Carney: Goldman rallies to Obama’s side in quest for Wall Street ‘reform’ 

In his self-styled war against Wall Street, President Barack Obama appears to have a powerful ally: Goldman Sachs.

The nation’s largest investment bank, famously cozy with top government officials in both parties, has tipped its hand to its shareholders, indicating that major financial “reform” proposals will help Goldman’s bottom line.

Goldman executives are calling for two regulations. First, they want the government to restrict freewheeling, heavily leveraged, high-stakes financial risk-taking. Second, they want the government to set more rules of the road for trading derivatives.

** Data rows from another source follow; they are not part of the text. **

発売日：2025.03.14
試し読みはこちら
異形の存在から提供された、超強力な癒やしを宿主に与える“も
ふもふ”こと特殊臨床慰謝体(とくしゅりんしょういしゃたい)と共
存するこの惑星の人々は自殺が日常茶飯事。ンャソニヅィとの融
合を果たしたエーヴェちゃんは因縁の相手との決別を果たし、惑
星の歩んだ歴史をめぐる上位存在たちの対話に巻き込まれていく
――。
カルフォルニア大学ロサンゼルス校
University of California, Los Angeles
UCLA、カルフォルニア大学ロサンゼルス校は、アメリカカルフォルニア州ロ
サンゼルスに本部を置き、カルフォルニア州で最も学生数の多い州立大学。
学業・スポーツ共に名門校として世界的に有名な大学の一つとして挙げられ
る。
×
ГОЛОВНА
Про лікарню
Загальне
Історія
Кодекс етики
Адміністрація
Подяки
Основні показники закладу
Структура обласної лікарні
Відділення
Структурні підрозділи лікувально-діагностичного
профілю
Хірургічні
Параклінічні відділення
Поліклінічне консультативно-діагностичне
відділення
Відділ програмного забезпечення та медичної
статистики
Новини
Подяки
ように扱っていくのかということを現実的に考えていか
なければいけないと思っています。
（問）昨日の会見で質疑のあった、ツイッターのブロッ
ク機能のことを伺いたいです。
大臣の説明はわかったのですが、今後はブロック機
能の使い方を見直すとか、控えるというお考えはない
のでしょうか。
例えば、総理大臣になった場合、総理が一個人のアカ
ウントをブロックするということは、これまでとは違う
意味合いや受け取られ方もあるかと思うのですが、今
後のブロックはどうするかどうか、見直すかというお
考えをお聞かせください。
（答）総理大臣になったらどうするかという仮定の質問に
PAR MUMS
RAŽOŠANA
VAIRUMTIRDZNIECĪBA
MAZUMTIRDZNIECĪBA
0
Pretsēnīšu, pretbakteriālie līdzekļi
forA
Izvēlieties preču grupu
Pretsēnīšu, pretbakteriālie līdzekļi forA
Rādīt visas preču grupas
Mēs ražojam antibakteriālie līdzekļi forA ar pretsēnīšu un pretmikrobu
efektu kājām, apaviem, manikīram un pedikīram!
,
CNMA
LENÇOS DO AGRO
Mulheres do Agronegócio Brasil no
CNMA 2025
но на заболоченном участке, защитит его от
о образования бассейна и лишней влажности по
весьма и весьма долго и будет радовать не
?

The question: What’s in it for Goldman?

If you take the executives’ word, stricter federal liquidity and capital requirements would amount to regulators doing Goldman’s work for Goldman. They want the government to reduce the risk that Goldman’s debtors or insurers will run into trouble.

This is an odd function of government: making Goldman Sachs feel safer in its business dealings. Blogger Ira Stoll, at his Web site The Future of Capitalism, put it well:

“It’s one thing for some elderly retail depositor to ask the FDIC to protect her from risk by guaranteeing bank deposits. But the idea that the government needs to run around setting capital requirements to protect [Goldman CEO Lloyd Blankfein and President Gary Cohn] from the risk that their counterparties might go under or get in a liquidity crunch seems a bit odd. Let them protect themselves.”

Also at play in Goldman’s call for stricter capital requirements and standardization of derivatives: the confidence game. Much of America has lost some faith in the markets. Regular investors are still a bit scared of the stock market. Financial firms are lending less. Goldman thrives on free-flowing capital.

Restoring public confidence in the markets should be the job of those who profit from your investing in the market — it should not be the job of the federal government.

Another pillar of Obama’s financial reform is the “Volcker Rule,” which would restrict the trading banks can do. Blankfein and Cohn indicate to shareholders that this rule will be no big deal for them.

Almost any deal Goldman would make could be tied to a client, meaning the Volcker Rule couldn’t touch Goldman, even if it cramps the style of smaller, less well-connected banks.

Goldman is lobbying hard on financial regulation, but that doesn’t mean it’s lobbying “against” regulation. So when Obama triumphantly signs his “reform” later this year, forget the rhetoric and watch the smart money — it’ll be betting on Goldman.

Timothy P. Carney is The Washington Examiner’s lobbying editor.